The acid–base reactions of NNN-tridentate pyrrolyl ligands (HL1: 2,5-bis((pyrrolidin-1-yl)methylene)-1H-pyrrole; HL2: 2,5-bis((piperidino)methylene)-1H-pyrrole) with rare-earth metal tris(alkyl)s, Ln(CH2SiMe3)3(THF)2, afforded the corresponding bis(alkyl) complexes L1Ln(CH2SiMe3)2(THF)x (Ln = Sc, x = 0 (1a); Ln = Y, x = 1 (1b); Ln = Lu, x = 1 (1c)), L2Sc(CH2SiMe3)2 (2a), and L22Ln2(CH2SiMe3)4 (Ln = Y (2b); Lu (2c)) in moderate to high yields.
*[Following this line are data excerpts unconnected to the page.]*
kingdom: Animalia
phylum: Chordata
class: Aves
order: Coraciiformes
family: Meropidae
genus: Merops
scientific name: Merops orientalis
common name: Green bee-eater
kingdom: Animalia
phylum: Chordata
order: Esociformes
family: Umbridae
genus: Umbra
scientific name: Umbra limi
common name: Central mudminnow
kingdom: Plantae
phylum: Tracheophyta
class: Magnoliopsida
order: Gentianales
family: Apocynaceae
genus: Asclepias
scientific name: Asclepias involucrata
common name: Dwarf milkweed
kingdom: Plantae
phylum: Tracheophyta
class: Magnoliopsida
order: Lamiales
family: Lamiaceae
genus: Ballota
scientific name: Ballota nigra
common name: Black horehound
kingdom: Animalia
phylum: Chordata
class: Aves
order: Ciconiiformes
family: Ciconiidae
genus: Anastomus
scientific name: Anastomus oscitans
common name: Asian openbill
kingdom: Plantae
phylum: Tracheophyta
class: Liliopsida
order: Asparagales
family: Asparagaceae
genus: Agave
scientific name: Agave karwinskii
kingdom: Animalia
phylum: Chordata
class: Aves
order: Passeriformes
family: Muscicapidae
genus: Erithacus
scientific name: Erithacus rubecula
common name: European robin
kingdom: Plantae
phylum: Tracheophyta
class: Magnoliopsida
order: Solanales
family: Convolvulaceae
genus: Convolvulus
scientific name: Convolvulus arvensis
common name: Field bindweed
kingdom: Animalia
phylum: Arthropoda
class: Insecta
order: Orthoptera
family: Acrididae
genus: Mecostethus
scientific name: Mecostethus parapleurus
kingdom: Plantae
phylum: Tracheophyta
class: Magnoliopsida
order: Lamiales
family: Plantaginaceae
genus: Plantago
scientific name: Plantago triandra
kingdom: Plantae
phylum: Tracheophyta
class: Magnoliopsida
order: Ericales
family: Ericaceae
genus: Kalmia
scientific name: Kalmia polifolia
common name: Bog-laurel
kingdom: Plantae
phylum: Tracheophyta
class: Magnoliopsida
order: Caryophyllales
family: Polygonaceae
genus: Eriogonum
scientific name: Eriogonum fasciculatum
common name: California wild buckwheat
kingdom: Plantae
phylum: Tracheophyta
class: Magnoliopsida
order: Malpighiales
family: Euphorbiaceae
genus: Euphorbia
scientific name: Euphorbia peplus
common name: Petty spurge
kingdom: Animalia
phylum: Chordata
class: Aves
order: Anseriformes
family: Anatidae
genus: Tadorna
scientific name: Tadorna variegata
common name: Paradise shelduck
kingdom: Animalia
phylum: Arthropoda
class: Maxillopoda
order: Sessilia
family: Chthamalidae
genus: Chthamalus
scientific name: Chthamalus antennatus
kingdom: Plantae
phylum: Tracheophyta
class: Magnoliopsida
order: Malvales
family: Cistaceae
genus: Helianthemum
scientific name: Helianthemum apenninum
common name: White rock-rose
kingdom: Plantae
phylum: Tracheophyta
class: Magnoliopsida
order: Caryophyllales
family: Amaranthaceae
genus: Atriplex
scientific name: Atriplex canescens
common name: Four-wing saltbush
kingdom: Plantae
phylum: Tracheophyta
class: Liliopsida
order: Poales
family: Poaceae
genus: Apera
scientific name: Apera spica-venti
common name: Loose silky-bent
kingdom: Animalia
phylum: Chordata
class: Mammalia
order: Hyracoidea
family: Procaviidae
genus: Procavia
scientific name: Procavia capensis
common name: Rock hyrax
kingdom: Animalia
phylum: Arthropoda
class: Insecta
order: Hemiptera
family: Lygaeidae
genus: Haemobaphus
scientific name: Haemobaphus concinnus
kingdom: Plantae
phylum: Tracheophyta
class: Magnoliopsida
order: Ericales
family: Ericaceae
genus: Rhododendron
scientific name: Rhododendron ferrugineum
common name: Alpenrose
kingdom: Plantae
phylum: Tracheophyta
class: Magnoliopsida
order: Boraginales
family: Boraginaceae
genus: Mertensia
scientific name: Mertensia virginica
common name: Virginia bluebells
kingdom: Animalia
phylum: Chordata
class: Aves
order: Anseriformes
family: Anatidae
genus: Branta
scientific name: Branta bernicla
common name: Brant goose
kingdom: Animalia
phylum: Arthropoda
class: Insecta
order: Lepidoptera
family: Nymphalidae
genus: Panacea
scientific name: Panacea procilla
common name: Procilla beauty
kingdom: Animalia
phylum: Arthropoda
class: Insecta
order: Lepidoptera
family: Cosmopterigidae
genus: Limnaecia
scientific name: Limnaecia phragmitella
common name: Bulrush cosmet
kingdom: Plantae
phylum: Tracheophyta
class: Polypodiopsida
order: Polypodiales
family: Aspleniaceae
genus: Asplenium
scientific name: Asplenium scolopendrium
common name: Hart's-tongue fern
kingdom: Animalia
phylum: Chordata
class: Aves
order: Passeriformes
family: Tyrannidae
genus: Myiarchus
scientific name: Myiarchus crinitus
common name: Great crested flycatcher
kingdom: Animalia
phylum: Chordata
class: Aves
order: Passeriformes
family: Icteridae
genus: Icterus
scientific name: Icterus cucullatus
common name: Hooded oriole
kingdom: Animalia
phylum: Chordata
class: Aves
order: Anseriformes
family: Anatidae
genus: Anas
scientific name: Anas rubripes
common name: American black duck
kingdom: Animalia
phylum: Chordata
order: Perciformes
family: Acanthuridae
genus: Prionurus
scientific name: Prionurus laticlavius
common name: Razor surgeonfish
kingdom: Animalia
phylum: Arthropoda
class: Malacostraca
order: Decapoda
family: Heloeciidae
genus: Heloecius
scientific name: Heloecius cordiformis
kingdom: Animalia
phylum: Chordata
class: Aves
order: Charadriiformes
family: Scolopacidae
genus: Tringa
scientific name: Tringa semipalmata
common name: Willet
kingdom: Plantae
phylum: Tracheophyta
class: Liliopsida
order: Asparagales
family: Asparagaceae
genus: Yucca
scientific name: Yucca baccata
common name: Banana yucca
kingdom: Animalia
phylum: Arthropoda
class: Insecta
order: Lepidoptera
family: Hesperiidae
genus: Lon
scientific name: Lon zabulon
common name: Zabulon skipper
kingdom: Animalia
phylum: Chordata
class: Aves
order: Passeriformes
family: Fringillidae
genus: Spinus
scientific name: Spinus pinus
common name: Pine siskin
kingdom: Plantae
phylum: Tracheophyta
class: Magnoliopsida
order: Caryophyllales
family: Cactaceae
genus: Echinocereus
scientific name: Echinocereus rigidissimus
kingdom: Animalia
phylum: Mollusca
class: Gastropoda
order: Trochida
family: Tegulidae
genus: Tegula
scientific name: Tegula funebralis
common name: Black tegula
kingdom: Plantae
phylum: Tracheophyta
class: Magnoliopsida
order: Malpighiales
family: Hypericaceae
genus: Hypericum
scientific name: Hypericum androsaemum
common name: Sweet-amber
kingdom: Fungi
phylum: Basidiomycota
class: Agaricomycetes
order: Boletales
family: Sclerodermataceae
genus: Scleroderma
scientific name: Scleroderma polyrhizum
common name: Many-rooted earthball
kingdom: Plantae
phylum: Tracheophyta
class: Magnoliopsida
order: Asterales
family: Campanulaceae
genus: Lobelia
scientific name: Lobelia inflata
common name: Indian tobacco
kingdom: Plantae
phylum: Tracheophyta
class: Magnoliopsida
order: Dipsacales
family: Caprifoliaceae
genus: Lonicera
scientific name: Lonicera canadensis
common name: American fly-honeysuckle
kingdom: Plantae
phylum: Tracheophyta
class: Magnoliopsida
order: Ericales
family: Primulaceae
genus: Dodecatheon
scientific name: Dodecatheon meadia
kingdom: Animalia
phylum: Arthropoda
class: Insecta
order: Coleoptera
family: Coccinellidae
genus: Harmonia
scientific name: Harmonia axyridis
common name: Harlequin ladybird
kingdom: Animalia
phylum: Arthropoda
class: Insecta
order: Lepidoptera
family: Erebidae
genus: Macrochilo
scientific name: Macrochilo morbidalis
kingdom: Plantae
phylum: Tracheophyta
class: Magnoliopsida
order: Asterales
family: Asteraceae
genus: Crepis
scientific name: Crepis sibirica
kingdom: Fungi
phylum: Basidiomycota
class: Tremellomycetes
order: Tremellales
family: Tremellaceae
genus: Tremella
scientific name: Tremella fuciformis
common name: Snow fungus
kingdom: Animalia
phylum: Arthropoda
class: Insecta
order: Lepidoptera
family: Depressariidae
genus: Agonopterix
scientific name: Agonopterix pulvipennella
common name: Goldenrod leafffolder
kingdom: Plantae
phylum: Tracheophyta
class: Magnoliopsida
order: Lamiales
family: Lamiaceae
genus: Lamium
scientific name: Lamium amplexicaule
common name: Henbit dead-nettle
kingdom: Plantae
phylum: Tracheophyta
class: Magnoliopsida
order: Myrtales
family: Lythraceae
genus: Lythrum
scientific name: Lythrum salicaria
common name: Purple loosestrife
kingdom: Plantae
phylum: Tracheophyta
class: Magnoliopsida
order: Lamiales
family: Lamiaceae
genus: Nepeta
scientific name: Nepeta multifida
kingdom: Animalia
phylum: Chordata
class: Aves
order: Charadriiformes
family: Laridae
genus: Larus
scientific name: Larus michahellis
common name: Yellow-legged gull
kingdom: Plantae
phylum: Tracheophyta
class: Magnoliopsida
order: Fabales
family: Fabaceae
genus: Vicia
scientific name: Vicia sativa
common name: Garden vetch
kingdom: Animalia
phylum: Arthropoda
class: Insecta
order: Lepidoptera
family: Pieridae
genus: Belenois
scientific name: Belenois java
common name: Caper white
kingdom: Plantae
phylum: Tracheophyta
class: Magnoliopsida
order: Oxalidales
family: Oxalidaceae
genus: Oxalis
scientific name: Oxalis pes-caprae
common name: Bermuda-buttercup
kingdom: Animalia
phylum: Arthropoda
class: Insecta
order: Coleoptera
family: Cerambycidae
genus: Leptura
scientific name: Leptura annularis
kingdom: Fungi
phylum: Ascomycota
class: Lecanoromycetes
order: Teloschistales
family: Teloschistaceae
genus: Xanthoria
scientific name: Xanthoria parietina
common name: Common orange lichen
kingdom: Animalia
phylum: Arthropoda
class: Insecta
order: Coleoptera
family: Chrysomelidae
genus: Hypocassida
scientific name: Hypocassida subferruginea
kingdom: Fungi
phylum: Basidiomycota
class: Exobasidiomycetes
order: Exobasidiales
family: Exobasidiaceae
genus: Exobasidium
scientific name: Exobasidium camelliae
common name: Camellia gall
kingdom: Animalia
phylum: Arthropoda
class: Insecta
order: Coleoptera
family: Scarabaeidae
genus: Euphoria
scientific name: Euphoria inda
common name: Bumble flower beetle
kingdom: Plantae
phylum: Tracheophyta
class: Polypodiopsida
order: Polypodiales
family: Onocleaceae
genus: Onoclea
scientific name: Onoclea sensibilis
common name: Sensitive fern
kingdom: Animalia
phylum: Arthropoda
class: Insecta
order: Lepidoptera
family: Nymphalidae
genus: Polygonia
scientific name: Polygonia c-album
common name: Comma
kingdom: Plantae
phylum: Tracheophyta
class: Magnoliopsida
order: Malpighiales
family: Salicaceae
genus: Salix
X-ray diffraction analysis revealed that the scandium complexes 1a and 2a are THF solvent-free monomers where the ligands coordinate to the Sc3+ ion in a κ1:κ2 mode, while the yttrium and lutetium complexes 1b and 1c have the same ligand coordination geometry to that of the scandium complex but are one-THF solvates; complex 2b, however, is a dimer bridged by two anionic L2 fragments that coordinate to the two yttrium ions in mixed η5:η5/κ1:κ1 coordination modes. Upon activation with an organoborate, all these complexes initiated the controlled polymerization of isoprene. In general, complexes 2a–c, bearing ligand L2, exhibited higher activity than the analogous complexes 1a–c, attached to the L1 ligand. Complex 2b, in which the L2 ligand adopts the mixed η5/κ1 coordination mode, showed the highest activity and livingness mode toward the polymerization of isoprene with high cis-1,4-selectivity (94.1%), and both scandium complexes 1a and 2a exhibited high 3,4-selectivity (87%) irrespective of the ligand type; in contrast, the lutetium complexes initiated the atactic isoprene polymerization. The influences of thell ligand structural factors, the coordination solvent, and the central metal ion on the catalytic activity and selectivity are discussed.